Effects of Misorientation on Single Crystal Plasticity by Finite Element Methods

Abstract

The crystal plasticity finite element method (CPFEM) is a widely used technique for resolving macroscopic stress and strain onto the physically relevant length scales of grains and slip systems in ductile crystalline materials like structural metals. Here, the calibration of a CPFEM model for single crystal applications was found to depend critically on loading orientation, with an effect significant even at an angle of 0.1 degrees. Slight misorientation from high symmetry loading affected lattice rotation during tensile deformation, changing the number of active slip systems, and, as a result, the overall stress-strain behavior.
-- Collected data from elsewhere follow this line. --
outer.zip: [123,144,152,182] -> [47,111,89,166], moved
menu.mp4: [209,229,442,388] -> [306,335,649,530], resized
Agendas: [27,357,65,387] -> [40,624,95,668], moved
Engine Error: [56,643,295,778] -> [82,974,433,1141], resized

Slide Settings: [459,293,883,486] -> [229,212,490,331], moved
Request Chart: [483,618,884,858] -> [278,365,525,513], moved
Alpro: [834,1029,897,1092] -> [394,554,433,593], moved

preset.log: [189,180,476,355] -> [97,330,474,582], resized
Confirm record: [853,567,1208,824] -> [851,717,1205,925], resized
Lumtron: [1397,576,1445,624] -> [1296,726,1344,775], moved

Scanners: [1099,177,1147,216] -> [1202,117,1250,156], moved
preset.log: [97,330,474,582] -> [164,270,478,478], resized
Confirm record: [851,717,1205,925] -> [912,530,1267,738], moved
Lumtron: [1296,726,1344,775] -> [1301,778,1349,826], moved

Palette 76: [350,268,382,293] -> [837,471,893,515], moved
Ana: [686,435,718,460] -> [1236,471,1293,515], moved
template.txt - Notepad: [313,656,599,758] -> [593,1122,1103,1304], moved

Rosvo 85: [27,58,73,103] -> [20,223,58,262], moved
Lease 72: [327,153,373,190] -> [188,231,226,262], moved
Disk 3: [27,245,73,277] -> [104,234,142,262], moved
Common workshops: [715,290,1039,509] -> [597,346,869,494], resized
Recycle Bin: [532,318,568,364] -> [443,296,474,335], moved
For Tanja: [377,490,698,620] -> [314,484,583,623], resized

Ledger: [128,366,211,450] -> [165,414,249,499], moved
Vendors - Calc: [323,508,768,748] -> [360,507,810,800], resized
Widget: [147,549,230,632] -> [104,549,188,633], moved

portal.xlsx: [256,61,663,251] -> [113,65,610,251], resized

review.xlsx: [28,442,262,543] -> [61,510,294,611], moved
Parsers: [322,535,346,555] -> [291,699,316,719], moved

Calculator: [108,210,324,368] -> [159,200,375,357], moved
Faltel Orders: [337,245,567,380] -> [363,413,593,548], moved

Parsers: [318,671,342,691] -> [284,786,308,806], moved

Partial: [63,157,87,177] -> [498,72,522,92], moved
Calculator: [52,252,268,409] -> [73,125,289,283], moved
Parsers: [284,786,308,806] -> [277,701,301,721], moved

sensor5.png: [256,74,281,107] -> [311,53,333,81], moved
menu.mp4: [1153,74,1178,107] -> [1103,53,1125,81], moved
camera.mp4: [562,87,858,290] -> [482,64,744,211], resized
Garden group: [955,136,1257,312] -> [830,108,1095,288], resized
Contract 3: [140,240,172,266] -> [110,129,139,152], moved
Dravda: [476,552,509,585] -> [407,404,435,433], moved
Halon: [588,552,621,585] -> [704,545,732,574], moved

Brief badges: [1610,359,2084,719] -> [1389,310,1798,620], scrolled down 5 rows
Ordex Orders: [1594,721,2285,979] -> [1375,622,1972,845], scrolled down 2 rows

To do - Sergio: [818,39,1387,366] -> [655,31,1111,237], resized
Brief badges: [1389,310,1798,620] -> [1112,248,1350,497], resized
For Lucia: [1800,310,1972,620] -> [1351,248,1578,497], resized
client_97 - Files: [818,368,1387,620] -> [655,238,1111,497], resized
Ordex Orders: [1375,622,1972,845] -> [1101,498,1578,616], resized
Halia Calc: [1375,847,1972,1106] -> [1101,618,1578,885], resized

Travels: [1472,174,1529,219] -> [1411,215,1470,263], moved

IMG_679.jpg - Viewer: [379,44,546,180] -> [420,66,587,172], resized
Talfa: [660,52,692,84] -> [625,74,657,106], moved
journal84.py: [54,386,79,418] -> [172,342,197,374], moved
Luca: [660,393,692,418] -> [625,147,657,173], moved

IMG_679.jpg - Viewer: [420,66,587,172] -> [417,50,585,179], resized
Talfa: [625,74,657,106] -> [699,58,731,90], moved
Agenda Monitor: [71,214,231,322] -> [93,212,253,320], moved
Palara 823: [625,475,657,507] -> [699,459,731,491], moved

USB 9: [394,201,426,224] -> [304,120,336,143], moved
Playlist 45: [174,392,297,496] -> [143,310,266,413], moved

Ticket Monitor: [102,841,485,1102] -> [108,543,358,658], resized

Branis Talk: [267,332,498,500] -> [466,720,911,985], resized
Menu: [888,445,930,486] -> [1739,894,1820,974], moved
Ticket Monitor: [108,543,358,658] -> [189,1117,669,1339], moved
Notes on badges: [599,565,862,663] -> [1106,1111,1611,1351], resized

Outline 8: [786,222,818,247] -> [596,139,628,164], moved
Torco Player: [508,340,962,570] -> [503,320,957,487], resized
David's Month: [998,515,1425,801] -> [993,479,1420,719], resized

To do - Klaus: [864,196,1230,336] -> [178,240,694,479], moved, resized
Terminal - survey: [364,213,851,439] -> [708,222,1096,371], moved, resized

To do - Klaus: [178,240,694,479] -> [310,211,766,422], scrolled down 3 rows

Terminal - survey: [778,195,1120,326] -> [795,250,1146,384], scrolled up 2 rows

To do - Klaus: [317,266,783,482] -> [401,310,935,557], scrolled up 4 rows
The strongest misorientation effects occurred around the multi-slip orientations of [001], [111], [101], and [102], while the single slip orientation of [213] showed a negligible effect, as expected, and the double slip orientation of [112] showed less of an effect than [102] due to its relative lattice orientation stability. The magnitude of the misorientation effect increased dramatically with the strength of slip system interaction, which, in the chosen hardening framework, is represented by the latent hardening coefficient. In a case study on [001] Cu, offsets of 0.3-2.0 degrees gave stress values at an engineering strain of 0.25 that were lower by 15-18% relative to the direct loading values, highlighting the importance of exact orientations for single crystal plasticity parameterization and application.